On July 26, 2018, Khan the leader of the majority-winning Pakistan Tehreek-e-Insaf said at the beginning of his victory address to the nation: “…and I would want our entire country to think on these lines… The identity of a country is not how its rich people live. The identity of a country is how its poor live, how its weak live. No country makes progress if it has a small island of rich people and a sea of poor people.”
On March 17, 2020, in the initial days of the coronavirus pandemic in Pakistan, Khan in his first national address stated: “…I want to tell all of you that Pakistan’s circumstances are not that of the USA or Europe. Our country has poverty. Almost twenty-five percent of our people live in acute poverty. We are getting out of a very difficult time, our economic conditions, 2019 was a very hard year for us. There is unemployment, business is slow. If we were to close our cities [lockdown in the time of coronavirus], people are already facing a bad time. On one side we will save them from corona, on the other side, they will die of starvation. [In case of a complete lockdown] what will happen to our poor people?”
On March 20, 2020, Prime Minister addressed the nation again: “…our issue is that twenty-five percent of Pakistanis live below the poverty line. That means that they are unable to have two proper meals. If I implement a full lockdown today, it would mean that rickshaw drivers, roadside sellers, taxi drivers, small shopkeepers, daily wage earners of my country will be locked inside their homes. Would they have resources to feed their families for two weeks? Do we have the capacity that we provide them food at their homes? Right now, our capacity is not that. If I enforce a full lockdown, I would have to think: what will happen to my Pakistanis who live under the poverty line?”
On April 9, on the commencement of the Ehsas Emergency Cash Program to help the underprivileged Pakistanis in the time of coronavirus, Prime Minister Khan tweeted: “Today was the launch of the biggest cash distribution by any govt in Pak’s history, directly to the most vulnerable and needy citizens in our society. This is a great achievement of our govt to transfer cash to the needy in our society on such a massive scale across the country. Rs 144 billion will be distributed amongst 12 million families over the next two weeks.”

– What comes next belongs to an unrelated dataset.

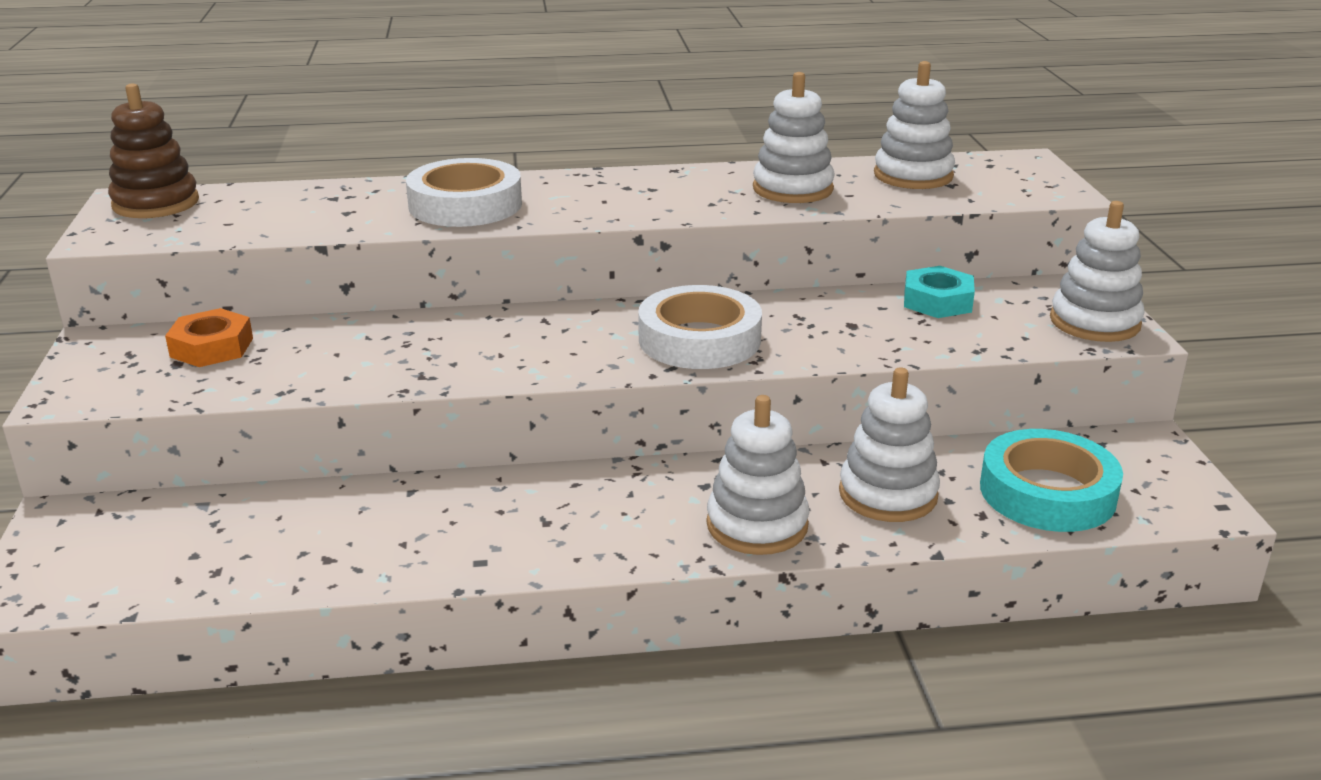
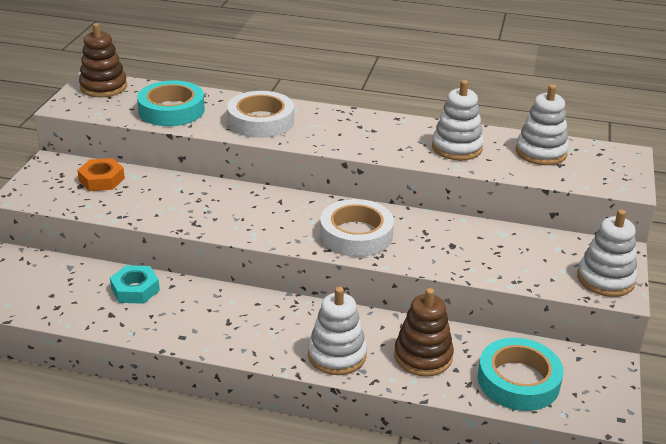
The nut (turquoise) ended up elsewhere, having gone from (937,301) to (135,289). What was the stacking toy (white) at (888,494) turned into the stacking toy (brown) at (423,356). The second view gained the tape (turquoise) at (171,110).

On July 10, 2020, Prime Minister Khan announced: “National Coordination Committee on Housing and Construction has been formed. Let me tell you the reason for its creation. Firstly on its agenda is the Naya Pakistan Housing, our effort to build houses for the aam aadmi, the poor, to build houses for that stratum of society that doesn’t have cash to buy a house.”
On December 18, 2020, Prime Minister Khan spoke to a ceremony held in Islamabad for the commencement of a universal health coverage programme for the residents of AJK. Before explaining the merits of the new programme, Khan talked about one of his biggest passions: “The reason for making [Shaukat Khanum Memorial Hospital] was that there should be a hospital that if there is a home with [a family member] suffering from cancer, they should be able to go to a hospital without the stress that they do not have money for the expensive treatment of cancer. My biggest happiness about opening a cancer hospital twenty-five year ago was that those helpless people who couldn’t even imagine getting a [full] cancer treatment could go to that hospital [SKMH]. Even today they [poor patients] receive free treatment. They get the complete treatment that the privileged people [paying patients] receive. Doctors and nurses do not discriminate between patients [on the basis of their material background] at that hospital.”
Ehsas for the poor, empathy for the suffering, pain for the invisible, responsive to the forgotten, as long as Imran Khan the human being feels and articulates these emotions, I say with utmost sincerity and absolute certainty that the current issues of the poor–inflation, unemployment, lack of opportunities, sameness of existence–will always be the top agenda of the government of Prime Minister Imran Khan. He will never stop feeling their pain.